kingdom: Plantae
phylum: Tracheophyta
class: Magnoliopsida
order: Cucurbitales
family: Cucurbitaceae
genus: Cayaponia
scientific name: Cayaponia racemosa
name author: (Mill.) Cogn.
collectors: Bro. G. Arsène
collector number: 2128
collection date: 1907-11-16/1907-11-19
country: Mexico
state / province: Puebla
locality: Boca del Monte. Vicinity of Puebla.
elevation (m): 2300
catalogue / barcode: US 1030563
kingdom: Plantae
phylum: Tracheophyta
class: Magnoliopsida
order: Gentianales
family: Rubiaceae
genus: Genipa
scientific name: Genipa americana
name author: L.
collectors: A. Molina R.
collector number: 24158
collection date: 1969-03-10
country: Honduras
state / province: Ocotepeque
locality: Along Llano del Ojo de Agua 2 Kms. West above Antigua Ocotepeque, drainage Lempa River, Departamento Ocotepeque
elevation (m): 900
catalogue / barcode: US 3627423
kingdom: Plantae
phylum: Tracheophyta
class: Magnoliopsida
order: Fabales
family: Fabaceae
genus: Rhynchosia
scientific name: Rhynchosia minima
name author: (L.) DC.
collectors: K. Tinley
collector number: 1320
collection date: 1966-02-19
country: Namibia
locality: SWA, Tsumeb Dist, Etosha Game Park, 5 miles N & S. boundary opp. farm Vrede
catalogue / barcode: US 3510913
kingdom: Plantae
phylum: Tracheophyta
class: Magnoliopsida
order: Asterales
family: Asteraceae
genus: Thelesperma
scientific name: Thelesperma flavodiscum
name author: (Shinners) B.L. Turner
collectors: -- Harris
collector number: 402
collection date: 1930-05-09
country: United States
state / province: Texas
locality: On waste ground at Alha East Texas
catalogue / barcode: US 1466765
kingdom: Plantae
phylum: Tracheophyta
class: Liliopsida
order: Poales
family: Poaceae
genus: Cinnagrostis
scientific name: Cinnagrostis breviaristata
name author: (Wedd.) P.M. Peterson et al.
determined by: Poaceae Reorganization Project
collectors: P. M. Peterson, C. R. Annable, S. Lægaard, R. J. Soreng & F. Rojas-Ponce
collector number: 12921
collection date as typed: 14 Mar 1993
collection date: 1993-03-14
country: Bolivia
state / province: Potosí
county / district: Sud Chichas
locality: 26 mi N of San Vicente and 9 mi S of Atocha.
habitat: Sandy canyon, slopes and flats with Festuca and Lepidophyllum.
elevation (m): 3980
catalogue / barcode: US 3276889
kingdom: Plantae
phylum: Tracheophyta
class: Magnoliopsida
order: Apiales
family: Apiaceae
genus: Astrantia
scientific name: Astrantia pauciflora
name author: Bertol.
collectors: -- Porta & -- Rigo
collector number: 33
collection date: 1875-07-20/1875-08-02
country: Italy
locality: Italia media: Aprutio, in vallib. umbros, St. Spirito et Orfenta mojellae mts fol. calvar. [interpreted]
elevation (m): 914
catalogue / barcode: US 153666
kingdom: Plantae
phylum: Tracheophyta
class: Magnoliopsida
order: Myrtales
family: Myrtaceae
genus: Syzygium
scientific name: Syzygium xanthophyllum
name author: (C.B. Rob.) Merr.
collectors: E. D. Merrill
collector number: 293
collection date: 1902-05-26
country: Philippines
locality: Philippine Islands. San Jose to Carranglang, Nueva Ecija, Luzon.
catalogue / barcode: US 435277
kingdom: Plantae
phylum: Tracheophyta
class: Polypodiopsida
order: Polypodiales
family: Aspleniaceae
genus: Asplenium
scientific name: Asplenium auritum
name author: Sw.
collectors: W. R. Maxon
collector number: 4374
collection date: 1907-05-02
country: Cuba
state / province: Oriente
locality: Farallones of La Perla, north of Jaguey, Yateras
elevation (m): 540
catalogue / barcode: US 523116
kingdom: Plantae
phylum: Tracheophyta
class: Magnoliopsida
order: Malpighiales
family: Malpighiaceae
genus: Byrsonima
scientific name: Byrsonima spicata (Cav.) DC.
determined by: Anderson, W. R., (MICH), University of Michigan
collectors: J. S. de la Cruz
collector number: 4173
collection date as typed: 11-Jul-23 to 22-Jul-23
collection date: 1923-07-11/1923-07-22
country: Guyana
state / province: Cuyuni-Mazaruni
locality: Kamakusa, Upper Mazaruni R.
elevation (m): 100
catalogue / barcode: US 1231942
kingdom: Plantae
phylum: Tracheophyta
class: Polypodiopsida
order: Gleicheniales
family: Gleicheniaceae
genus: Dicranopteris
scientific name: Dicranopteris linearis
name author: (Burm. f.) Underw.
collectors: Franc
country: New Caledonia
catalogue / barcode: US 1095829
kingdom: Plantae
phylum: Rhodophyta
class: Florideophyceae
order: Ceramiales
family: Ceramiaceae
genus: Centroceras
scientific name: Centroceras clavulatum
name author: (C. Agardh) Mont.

WHAT YOU SHOULD DO
List every line above that contains the string "typed", copying each such line in full. Treat uppercase and lowercase as different.

COMPLETE ANSWER
collection date as typed: 14 Mar 1993
collection date as typed: 11-Jul-23 to 22-Jul-23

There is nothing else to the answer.